When You Don't Get Hired & It's Not Your Fault!

Everyone understands disappointment but I don't believe anything causes a job candidate to lose confidence as much as submitting a great resume, sporting a good-looking interview outfit, holding a compelling interview, passing the drug test, learning that your references were called and then waiting... for the job offer that never comes.

Knowing you impressed a decision-maker only to wait for a call that never comes is an all-too familiar job search killer. What did you do wrong? Perhaps nothing. Where could you have done better? Perhaps nowhere.

If you thought you were a "sure thing" and nothing happened the following scenarios might explain why:

The hiring authority may have assumed a different position or exited the company completely and thus created a communication gap in the hiring process on a long-term or permanent basis. I have always compared this phenomenon to a breakdown of a company's "hiring nervous system" because the left hand can no longer transmit a message to the right hand. What is unfortunate is that any sensitivity to your job offer has gone numb.

The company implemented a corporate-wide hiring freeze. When companies such as Disney announce a hiring freeze headlines are made. But when smaller corporations or privately-held companies suddenly "freeze," their own employees may never be told, much less the candidate who's interview so impressed 24 hours before the announcement.

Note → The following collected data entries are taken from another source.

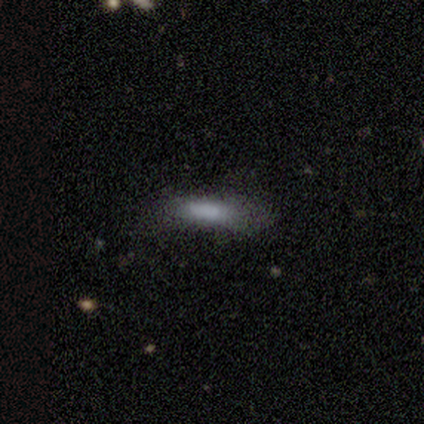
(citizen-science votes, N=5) This is clearly a smooth galaxy (100%). How rounded: likely cigar-shaped (60%). Merging: likely minor disturbance (60%).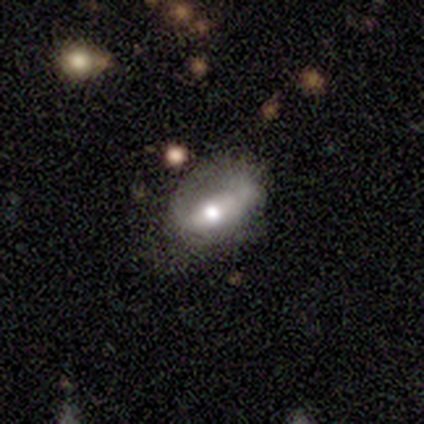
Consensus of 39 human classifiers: Q: Smooth or featured?
A: featured or disk (46%); runner-up: smooth (44%)
Q: Edge-on disk?
A: no (67%); runner-up: yes (33%)
Q: Bar?
A: strong (42%); tied with: weak (42%)
Q: Spiral arms?
A: no (83%); runner-up: yes (17%)
Q: Bulge size?
A: moderate (83%); runner-up: small (17%)
Q: Merging?
A: minor disturbance (46%); runner-up: none (29%)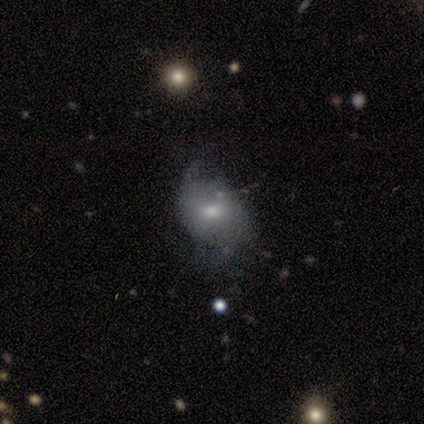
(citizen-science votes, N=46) Volunteers were most divided on "merging": none: 43%, minor disturbance: 38%, major disturbance: 14%, merger: 5%. Remaining: edge-on disk — no (97%); bar — no (71%); smooth or featured — featured or disk (70%); bulge size — moderate (65%); spiral arms — yes (61%); spiral arm count — 2 (58%); spiral winding — medium (47%).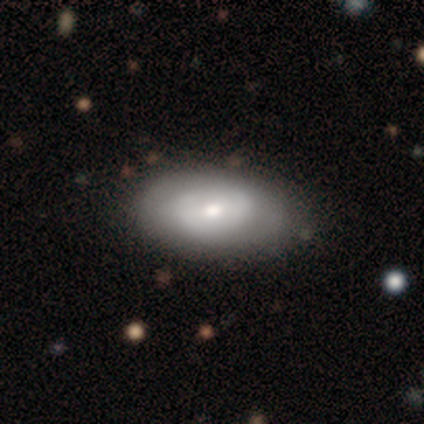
smooth_or_featured: smooth (p=0.60) [alt: featured or disk p=0.40]
how_rounded: in between (p=1.00)
merging: none (p=0.60) [alt: minor disturbance p=0.40]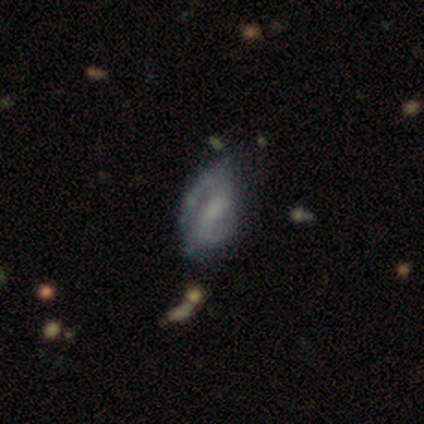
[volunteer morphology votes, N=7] smooth-or-featured: featured or disk: 100% | smooth: 0% | star or artifact: 0%
  disk-edge-on: no: 100% | yes: 0%
    bar: weak: 86% | strong: 14% | no: 0%
    has-spiral-arms: yes: 100% | no: 0%
      spiral-winding: tight: 57% | loose: 43% | medium: 0%
      spiral-arm-count: 2: 86% | can't tell: 14% | 1: 0% | 3: 0% | 4: 0% | more than 4: 0%
    bulge-size: small: 43% | moderate: 29% | none: 29% | dominant: 0% | large: 0%
  merging: minor disturbance: 57% | none: 43% | major disturbance: 0% | merger: 0%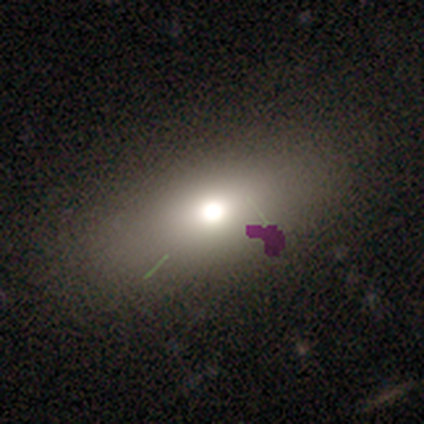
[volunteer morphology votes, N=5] Smooth or featured? 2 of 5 (40%, tied with featured or disk) said smooth. How rounded? 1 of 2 (50%, tied with in between) said round. Merging? 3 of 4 (75%) said none.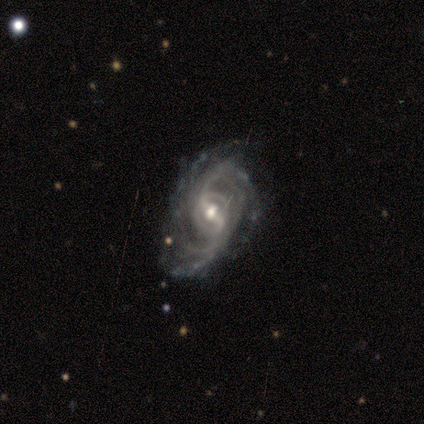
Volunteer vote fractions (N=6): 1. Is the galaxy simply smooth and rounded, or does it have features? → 83% featured or disk, 17% smooth, 0% star or artifact.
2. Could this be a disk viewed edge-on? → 100% no, 0% yes.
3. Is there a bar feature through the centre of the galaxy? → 60% weak, 40% strong, 0% no.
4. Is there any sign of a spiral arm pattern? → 100% yes, 0% no.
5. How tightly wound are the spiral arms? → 100% loose, 0% tight, 0% medium.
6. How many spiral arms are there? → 100% 2, 0% 1, 0% 3, 0% 4, 0% more than 4, 0% can't tell.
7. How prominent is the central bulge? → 60% moderate, 40% small, 0% dominant, 0% large, 0% none.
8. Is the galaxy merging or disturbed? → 50% none, 33% minor disturbance, 17% major disturbance, 0% merger.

The CEO's nephew finally decided he wanted the job. While some companies have policies against hiring family members and relatives, just as many have open-door policies and are very likely to be faced with the potential inheritance of these folks due to their availability from layoffs. There is nothing a good candidate can do to outperform that nephew.

The lesson here is twofold. It may not have been your fault so don't beat yourself up! You may have been the perfect candidate in a particular hiring event but because of outside forces, you still may not get the job! If you have enough "irons in the fire" the realization that one isn't going to come through won't leave you quite so devastated and you will have other events for which to prepare. You'll also get hired sooner!